Net.cuda() move all parameters to GPU, then how to ensure the autograd?

If i do this simply code:

  w=torch.tensor([1.0],requires_grad=True)
  w=w.cuda()
  #some compute 
  l.backward()
  #w.grad will still be NoneType

Then the tensor w will not be the leaf node in autograd’s graph (the w will be copybackward).
The parameters in net are all initialized as “requires_grad=True”.
So if i do net.cuda(), is this equal to do param=param.cuda()? Could meet the same problem above?
Looking forward for apply!

Hi,

When you do net.cuda(), you should do it before you give the parameters to the optimizer.
And the conversion to cuda is actually not done in a differentiable manner, so the Parameters remains leaf (but now on a different device).

Thanks for your reply!~
I understand by this:
if I do tensor.cuda(), it will return a copy in GPU and this operation is differentiable( copybackward).
But if i do net.cuda() , the return value is self. So this operation is not differentiable( not copy but just move?)
If i understand right ? There is difference between tensor.cuda() and net.cuda() ?

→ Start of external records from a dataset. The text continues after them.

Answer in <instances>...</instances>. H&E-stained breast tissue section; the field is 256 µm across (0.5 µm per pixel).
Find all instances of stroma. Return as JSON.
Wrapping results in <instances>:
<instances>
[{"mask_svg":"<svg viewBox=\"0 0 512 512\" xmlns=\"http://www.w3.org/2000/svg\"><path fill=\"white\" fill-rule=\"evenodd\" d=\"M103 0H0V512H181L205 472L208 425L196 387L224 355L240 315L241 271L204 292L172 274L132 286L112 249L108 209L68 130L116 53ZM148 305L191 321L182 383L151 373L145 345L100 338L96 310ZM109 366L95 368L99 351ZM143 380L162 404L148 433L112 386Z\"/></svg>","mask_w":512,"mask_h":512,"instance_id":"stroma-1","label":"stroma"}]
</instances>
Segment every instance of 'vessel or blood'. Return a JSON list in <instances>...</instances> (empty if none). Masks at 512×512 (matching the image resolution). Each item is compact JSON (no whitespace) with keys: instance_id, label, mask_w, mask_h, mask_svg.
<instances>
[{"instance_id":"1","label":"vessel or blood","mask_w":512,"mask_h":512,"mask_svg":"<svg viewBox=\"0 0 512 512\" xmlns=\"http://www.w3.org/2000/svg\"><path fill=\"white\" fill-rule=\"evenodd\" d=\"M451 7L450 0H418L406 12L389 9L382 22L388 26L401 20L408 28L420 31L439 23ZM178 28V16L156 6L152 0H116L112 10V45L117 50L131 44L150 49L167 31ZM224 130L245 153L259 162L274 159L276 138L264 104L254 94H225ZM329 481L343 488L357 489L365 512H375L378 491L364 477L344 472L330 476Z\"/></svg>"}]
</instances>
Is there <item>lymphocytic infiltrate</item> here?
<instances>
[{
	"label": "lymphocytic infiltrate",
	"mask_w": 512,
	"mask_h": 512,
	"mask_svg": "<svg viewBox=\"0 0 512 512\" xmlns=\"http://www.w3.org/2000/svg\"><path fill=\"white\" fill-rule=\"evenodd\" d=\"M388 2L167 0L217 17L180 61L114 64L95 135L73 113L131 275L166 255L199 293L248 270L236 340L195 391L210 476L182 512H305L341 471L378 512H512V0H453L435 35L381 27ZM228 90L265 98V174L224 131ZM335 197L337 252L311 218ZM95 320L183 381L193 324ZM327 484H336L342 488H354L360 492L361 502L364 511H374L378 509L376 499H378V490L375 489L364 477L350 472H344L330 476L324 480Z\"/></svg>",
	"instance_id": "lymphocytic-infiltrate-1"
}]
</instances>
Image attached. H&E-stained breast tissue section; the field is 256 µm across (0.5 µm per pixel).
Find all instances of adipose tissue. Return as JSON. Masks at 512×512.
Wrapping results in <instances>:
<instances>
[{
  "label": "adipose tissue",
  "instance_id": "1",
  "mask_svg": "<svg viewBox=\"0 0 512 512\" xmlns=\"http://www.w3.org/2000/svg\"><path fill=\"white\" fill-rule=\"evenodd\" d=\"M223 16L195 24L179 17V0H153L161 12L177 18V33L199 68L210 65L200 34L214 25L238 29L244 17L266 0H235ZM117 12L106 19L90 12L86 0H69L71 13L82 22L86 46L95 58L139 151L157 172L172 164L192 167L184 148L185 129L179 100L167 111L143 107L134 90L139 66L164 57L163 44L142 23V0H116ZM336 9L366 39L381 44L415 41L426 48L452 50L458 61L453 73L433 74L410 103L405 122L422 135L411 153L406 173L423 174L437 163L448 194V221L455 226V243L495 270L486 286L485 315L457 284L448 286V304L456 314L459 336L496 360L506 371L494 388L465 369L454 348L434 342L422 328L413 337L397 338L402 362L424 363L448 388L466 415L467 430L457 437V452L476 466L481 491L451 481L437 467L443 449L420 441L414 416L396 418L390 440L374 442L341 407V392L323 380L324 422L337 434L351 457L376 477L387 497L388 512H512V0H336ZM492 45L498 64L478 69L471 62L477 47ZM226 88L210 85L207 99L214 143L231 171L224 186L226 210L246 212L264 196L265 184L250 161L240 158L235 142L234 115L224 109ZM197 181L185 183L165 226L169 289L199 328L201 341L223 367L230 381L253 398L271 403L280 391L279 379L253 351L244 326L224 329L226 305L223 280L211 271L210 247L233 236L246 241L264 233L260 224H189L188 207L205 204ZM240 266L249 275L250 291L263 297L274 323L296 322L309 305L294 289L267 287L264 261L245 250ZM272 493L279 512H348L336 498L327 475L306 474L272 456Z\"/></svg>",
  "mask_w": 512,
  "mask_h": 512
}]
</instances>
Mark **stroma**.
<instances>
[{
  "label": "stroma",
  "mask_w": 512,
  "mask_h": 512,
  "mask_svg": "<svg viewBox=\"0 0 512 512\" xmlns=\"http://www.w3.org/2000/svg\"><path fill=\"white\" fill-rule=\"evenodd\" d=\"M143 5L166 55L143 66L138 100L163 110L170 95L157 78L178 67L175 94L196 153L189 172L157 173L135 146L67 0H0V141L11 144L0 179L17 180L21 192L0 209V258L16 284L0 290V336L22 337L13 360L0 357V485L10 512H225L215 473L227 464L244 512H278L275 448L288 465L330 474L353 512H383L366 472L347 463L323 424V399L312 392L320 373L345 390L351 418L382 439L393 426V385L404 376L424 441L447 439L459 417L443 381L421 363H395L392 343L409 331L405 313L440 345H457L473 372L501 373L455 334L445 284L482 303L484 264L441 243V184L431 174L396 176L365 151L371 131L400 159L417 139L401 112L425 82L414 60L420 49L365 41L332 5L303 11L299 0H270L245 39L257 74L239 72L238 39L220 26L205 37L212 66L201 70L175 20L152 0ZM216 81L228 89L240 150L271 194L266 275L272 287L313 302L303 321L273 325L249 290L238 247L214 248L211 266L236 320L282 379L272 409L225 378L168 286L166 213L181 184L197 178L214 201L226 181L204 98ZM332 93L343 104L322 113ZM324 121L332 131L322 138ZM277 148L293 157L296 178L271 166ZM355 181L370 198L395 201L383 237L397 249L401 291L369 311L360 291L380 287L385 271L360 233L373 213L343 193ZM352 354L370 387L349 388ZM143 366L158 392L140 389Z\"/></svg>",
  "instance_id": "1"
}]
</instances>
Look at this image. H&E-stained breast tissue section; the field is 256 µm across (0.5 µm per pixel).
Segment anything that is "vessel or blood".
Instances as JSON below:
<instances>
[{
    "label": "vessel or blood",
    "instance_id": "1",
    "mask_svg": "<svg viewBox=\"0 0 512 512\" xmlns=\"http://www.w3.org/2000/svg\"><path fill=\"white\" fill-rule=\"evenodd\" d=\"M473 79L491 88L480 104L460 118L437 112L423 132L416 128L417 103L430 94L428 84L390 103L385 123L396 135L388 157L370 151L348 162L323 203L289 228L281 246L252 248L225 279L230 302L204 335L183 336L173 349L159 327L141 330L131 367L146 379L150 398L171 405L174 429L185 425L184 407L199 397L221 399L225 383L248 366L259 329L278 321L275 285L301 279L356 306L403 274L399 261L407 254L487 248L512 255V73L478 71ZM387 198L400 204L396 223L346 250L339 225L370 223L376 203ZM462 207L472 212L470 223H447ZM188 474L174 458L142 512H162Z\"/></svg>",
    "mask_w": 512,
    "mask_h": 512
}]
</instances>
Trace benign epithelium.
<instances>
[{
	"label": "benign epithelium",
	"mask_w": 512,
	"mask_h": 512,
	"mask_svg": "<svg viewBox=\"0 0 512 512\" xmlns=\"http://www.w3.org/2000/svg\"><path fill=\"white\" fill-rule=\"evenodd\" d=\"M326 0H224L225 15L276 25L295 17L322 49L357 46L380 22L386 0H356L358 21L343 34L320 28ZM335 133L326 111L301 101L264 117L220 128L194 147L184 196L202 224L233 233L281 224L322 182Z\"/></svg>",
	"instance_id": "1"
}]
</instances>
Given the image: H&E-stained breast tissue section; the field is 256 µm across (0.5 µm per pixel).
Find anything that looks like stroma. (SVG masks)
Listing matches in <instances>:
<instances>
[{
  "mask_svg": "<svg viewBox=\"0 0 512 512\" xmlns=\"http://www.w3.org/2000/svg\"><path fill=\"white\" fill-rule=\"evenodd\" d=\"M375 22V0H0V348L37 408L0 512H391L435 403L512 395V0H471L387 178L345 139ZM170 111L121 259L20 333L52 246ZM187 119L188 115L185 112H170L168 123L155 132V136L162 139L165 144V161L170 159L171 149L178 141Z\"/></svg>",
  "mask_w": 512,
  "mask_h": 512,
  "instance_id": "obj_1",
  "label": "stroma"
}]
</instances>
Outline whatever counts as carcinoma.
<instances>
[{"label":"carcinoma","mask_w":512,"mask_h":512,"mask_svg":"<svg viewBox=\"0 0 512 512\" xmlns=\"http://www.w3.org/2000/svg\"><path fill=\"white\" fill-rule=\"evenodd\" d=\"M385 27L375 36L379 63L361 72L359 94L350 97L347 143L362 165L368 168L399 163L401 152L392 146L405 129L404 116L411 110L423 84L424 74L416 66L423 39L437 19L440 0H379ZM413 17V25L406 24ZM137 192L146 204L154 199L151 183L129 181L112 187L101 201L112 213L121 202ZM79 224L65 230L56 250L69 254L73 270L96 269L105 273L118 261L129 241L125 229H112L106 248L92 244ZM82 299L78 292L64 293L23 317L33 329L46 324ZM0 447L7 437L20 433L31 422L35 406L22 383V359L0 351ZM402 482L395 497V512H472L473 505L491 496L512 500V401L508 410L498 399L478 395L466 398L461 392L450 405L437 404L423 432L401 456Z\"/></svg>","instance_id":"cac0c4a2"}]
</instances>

Yes the two are very different.

tensor.cuda() is out of place: tensor itself is not modified.
The operation on Tensor (like all ops on Tensors) is differentiable.

net.cuda() is inplace! It changes the nn.Module and the returned value is the same as net.
The operation is not differentiable, you can see it as doing:

# In pseudo code (this won't work with nested nn.Module
with torch.no_grad():
    for name, param in net.named_parameters():
        net.name = param.cuda()

Thanks~ I do some experiment:
For tensor, the code like this:

b=torch.tensor([1.0,2.0],requires_grad=True)

with torch.no_grad():
   b=b.cuda() #b.requires_grad will be false
   b.requires_grad=True

y=(b*b).sum()
y.backward()
b.grad #this will work

And for net, i can do this:

for name, param in net.named_parameters():
        with torch.no_grad(): #I find dropout this line not effect the result,why....
            exec(f'net.{name}=torch.nn.Parameter(net.{name}.cuda())') #this will work

The above code will work as expected. And for net, what is the effect for with torch.no_grad()? Because i find without this line it still works as expected.
Thanks a lot!

It has no effect because a nn.Parameter() is always a leaf (so that its .grad field will be populated when doing .backward()). And so wrapping inside the Parameter breaks the differentiability. This is why the no_grad() has no effect.